__Goal of the exercise__
List each line of the records below that contains the string "software", copying every such line in full.

*** Input ***

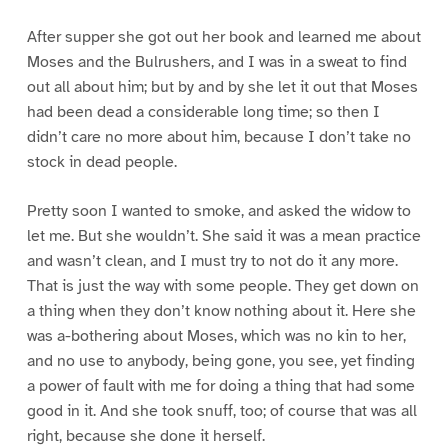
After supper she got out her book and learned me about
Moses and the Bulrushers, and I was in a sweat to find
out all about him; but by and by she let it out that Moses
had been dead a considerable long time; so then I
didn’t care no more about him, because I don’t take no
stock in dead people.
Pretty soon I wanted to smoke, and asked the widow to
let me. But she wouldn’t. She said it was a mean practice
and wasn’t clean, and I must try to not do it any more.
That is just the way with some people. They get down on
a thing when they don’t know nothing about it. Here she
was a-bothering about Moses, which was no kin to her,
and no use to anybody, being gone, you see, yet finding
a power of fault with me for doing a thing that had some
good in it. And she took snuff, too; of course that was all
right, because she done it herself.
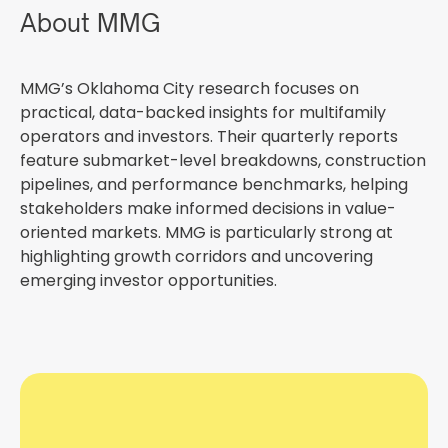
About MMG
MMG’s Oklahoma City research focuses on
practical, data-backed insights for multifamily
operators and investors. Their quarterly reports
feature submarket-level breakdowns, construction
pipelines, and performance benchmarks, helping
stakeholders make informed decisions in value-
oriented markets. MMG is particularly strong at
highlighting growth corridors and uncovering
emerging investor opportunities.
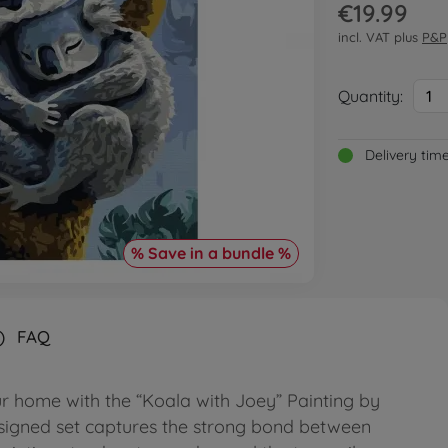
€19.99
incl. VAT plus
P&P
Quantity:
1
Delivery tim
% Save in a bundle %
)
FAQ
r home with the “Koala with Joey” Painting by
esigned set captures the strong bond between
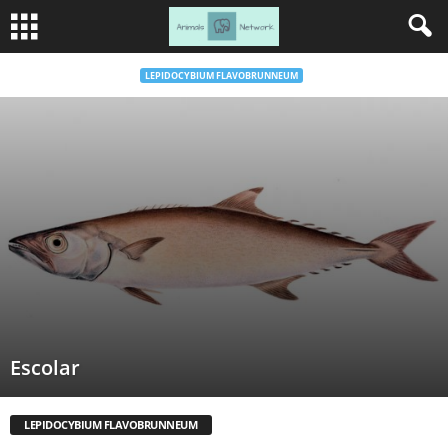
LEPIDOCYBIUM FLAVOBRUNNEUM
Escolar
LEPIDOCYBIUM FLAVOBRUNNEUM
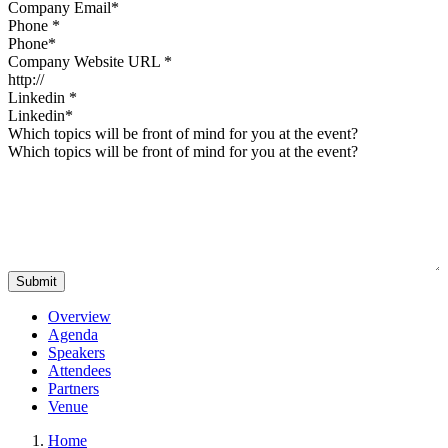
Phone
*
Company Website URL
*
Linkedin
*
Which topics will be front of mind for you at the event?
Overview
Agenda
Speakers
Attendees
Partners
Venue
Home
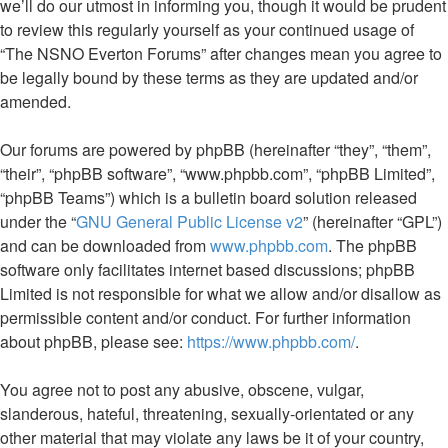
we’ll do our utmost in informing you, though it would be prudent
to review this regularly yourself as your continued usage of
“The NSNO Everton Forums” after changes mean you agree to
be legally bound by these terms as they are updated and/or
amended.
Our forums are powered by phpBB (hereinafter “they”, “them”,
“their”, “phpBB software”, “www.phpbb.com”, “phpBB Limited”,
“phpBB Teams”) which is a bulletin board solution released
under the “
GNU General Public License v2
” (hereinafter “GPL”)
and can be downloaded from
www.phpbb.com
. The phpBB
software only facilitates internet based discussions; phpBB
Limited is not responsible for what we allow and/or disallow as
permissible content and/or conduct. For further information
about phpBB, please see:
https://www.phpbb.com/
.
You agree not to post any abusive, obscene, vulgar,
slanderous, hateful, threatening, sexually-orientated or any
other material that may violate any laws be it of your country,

*** End of Input ***
*** Input ***

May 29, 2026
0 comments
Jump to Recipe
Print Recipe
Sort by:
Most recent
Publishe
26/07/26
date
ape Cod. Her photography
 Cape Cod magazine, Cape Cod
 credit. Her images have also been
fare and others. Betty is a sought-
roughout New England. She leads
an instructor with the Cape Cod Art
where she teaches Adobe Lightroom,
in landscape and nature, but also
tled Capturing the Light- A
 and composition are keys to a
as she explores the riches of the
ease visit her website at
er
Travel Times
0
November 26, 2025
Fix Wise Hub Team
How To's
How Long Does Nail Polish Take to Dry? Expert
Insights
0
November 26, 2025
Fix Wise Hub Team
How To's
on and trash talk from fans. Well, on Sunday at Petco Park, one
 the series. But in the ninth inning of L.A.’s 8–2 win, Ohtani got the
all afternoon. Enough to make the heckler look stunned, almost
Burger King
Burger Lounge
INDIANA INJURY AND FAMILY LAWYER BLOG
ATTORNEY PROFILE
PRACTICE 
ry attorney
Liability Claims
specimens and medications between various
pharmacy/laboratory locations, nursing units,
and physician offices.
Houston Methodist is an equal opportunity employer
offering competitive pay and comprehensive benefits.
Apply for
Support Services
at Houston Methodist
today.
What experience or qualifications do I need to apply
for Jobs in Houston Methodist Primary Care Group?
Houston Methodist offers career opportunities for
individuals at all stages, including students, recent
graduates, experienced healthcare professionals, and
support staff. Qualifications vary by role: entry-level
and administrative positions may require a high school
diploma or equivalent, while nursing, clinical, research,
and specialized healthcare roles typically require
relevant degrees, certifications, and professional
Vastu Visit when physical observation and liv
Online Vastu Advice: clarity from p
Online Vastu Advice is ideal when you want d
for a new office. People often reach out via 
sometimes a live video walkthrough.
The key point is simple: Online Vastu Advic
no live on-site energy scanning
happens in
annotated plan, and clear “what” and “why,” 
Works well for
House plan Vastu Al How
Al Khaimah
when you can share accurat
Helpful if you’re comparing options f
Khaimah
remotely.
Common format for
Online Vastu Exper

*** End of Input ***

__Output__
“their”, “phpBB software”, “www.phpbb.com”, “phpBB Limited”,
software only facilitates internet based discussions; phpBB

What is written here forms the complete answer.